The routine eating pattern helps you by training your body to accept nourishment at set times and abstain at other times. This takes care of all those hunger pangs and cravings automatically, resulting in a regular sleep schedule. The eating pattern also helps you by building a stronger circadian rhythm resulting in a deeper better sleep. It also reduces the leg movements in sleep and nighttime awakenings.
Sleeping While Fasting
After extolling the benefits of intermittent fasting on your sleep, let's catch the mouse other way round. Intermittent fasting is ultimately abstaining for a certain period. In many cases, this can cause you to feel restless and anxious with hunger pangs demanding attention, especially if you are the foodie type. So instead of aiding sleep, it may very well hamper your sleep.
For this, you need to focus on the type of diet you indulge in. Stay away from sugar, refined flours, tea, coffee, and alcohol. Concentrate more on whole wheat, nuts, and fruits. Also, practice controlled breathing through yoga and light exercises. This way, you can train your body through the initial hiccup of adjusting to intermittent fasting.
Is Intermittent Fasting a Healthy Lifestyle?

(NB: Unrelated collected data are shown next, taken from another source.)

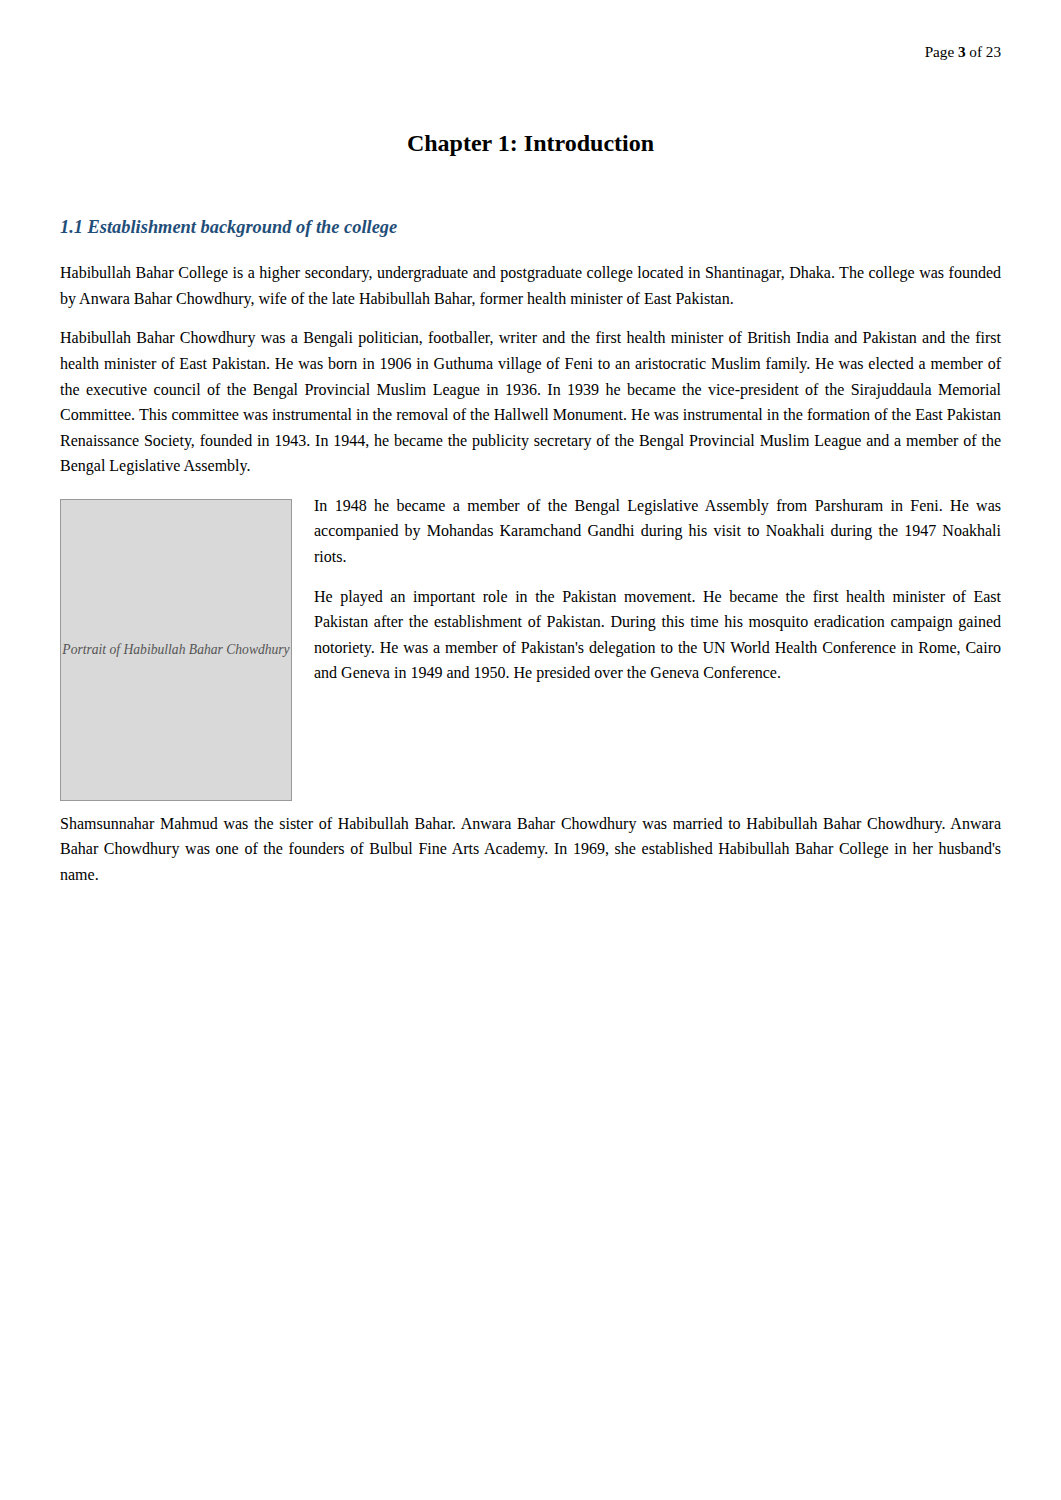Page 3 of 23
Chapter 1: Introduction
1.1 Establishment background of the college
Habibullah Bahar College is a higher secondary, undergraduate and postgraduate college located in Shantinagar, Dhaka. The college was founded by Anwara Bahar Chowdhury, wife of the late Habibullah Bahar, former health minister of East Pakistan.
Habibullah Bahar Chowdhury was a Bengali politician, footballer, writer and the first health minister of British India and Pakistan and the first health minister of East Pakistan. He was born in 1906 in Guthuma village of Feni to an aristocratic Muslim family. He was elected a member of the executive council of the Bengal Provincial Muslim League in 1936. In 1939 he became the vice-president of the Sirajuddaula Memorial Committee. This committee was instrumental in the removal of the Hallwell Monument. He was instrumental in the formation of the East Pakistan Renaissance Society, founded in 1943. In 1944, he became the publicity secretary of the Bengal Provincial Muslim League and a member of the Bengal Legislative Assembly.
Portrait of Habibullah Bahar Chowdhury
In 1948 he became a member of the Bengal Legislative Assembly from Parshuram in Feni. He was accompanied by Mohandas Karamchand Gandhi during his visit to Noakhali during the 1947 Noakhali riots.
He played an important role in the Pakistan movement. He became the first health minister of East Pakistan after the establishment of Pakistan. During this time his mosquito eradication campaign gained notoriety. He was a member of Pakistan's delegation to the UN World Health Conference in Rome, Cairo and Geneva in 1949 and 1950. He presided over the Geneva Conference.
Shamsunnahar Mahmud was the sister of Habibullah Bahar. Anwara Bahar Chowdhury was married to Habibullah Bahar Chowdhury. Anwara Bahar Chowdhury was one of the founders of Bulbul Fine Arts Academy. In 1969, she established Habibullah Bahar College in her husband's name.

In a word, “Yes.” This is collaborated by The New England Medicine Journal. Intermittent fasting does not cut any food group from your diet. It simply regulates your eating pattern. It does not tell you not to eat carbohydrates or cut out fats altogether. It only asks you to regulate your diet while keeping your food groups balanced. There is no extremity involved.
Social Limitations of Intermittent Fasting
The biggest challenge when you decide to follow intermittent fasting is juggling your fasting schedule with your social schedule. It’s difficult to go for dinner with friends or catch an evening show when you cannot eat beyond say 7 or 8. That said, even binge eating or comfort eating with friends and family will have to stop. This is the point where you are most likely to give up.
The Final Call
Intermittent Fasting has enormous benefits, but it is not a medically approved treatment plan for any health condition, especially with regards to weight loss. More research needs to be undertaken with respect to the nutritional deficiencies and associated side effects. It is especially not recommended if you are pregnant or have any eating disorders.